__TASK INSTRUCTIONS__.
#1 Answer these questions about the post on chocolate truffles:
(a) Whose recipe is the one used here based on?
(b) By how much does the writer plan to reduce the butter next time?
(c) What does the post call the key to flavor?
#2 Arrange everything in the records from the line containing "phylum: Tracheophyta" down to the last line as a Markdown table with the columns Row and Line, numbering each row and leaving out blank lines.

Friday, March 25, 2011
Truffles Truffles ~ The Chocolate Ones
The recipe I used here is based on a recipe by Pierre Herme but I prefer a touch less butter than he uses. I love the creamy smooth texture but I also love the flavor of Mast Brothers Chocolate and I find the full amount of butter diminishes the flavor of the chocolate. So the next time I make this recipe I will reduce the amount of butter by half an ounce. I know that doesn't seem like a lot but I will test it until I find the right amount to reduce. But don't get me wrong, this recipe is the ultimate to get that silky smooth texture you want in a truffle filling. The key to flavor is using the chocolate you like best.

__SUPPLIED RECORDS__.
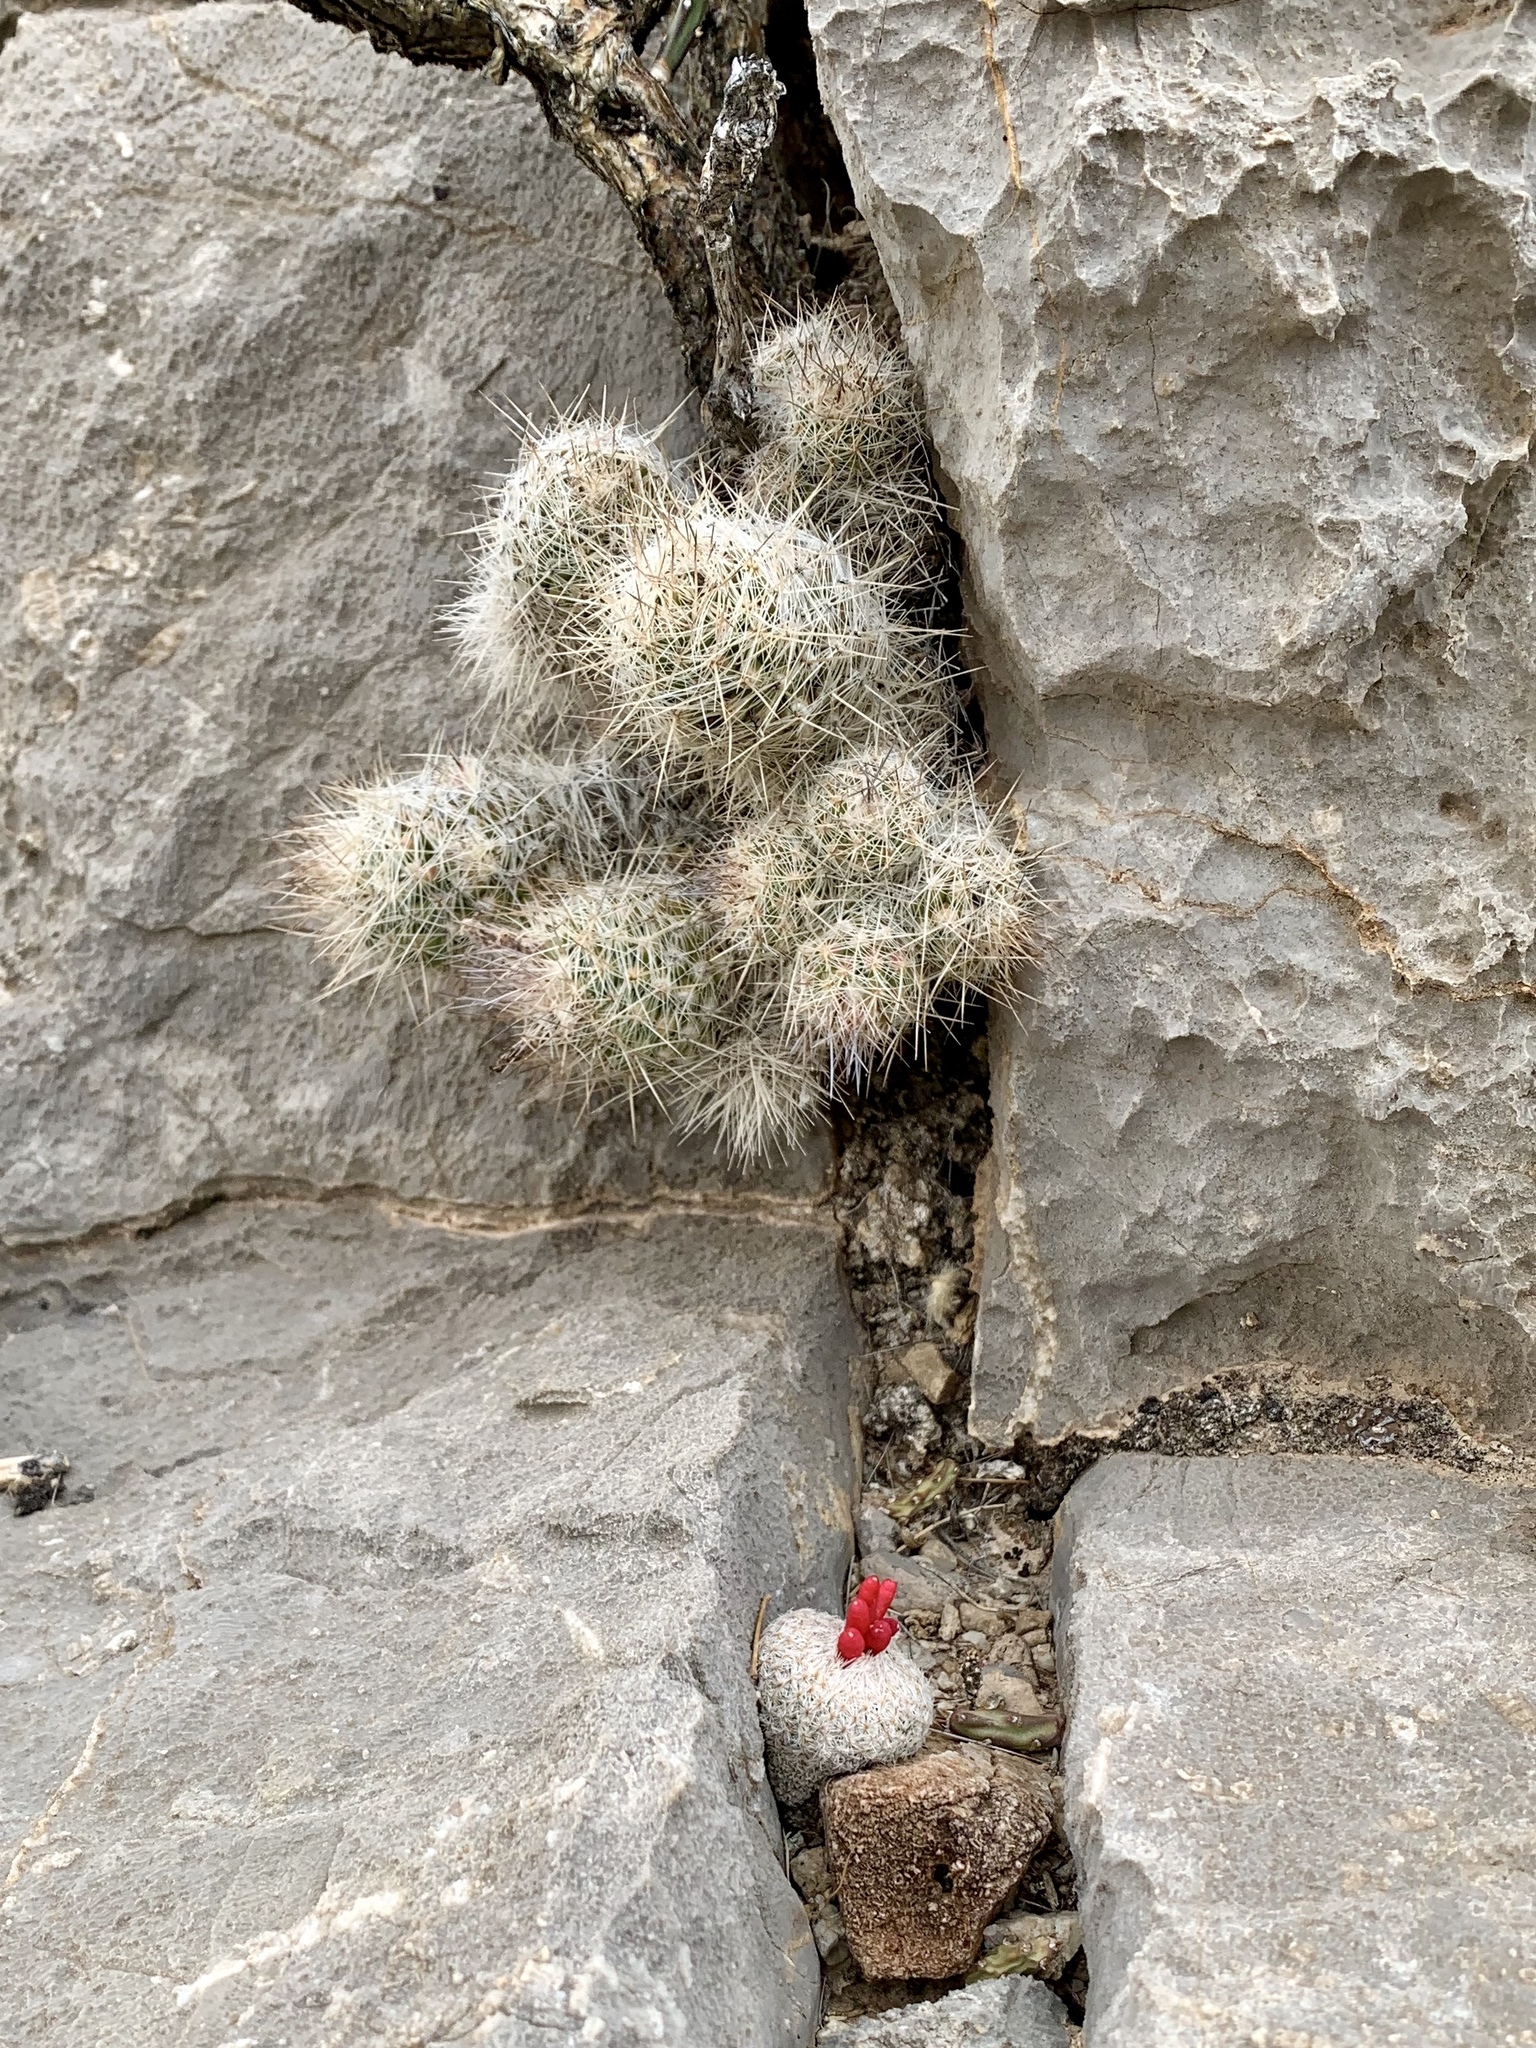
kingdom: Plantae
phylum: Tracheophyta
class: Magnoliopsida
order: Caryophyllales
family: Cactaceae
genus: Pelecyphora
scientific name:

__THE ANSWERS__.
#1
(a) Pierre Herme
(b) Half an ounce
(c) Using the chocolate you like best

#2
| Row | Line |
|---|---|
| 1 | phylum: Tracheophyta |
| 2 | class: Magnoliopsida |
| 3 | order: Caryophyllales |
| 4 | family: Cactaceae |
| 5 | genus: Pelecyphora |
| 6 | scientific name: |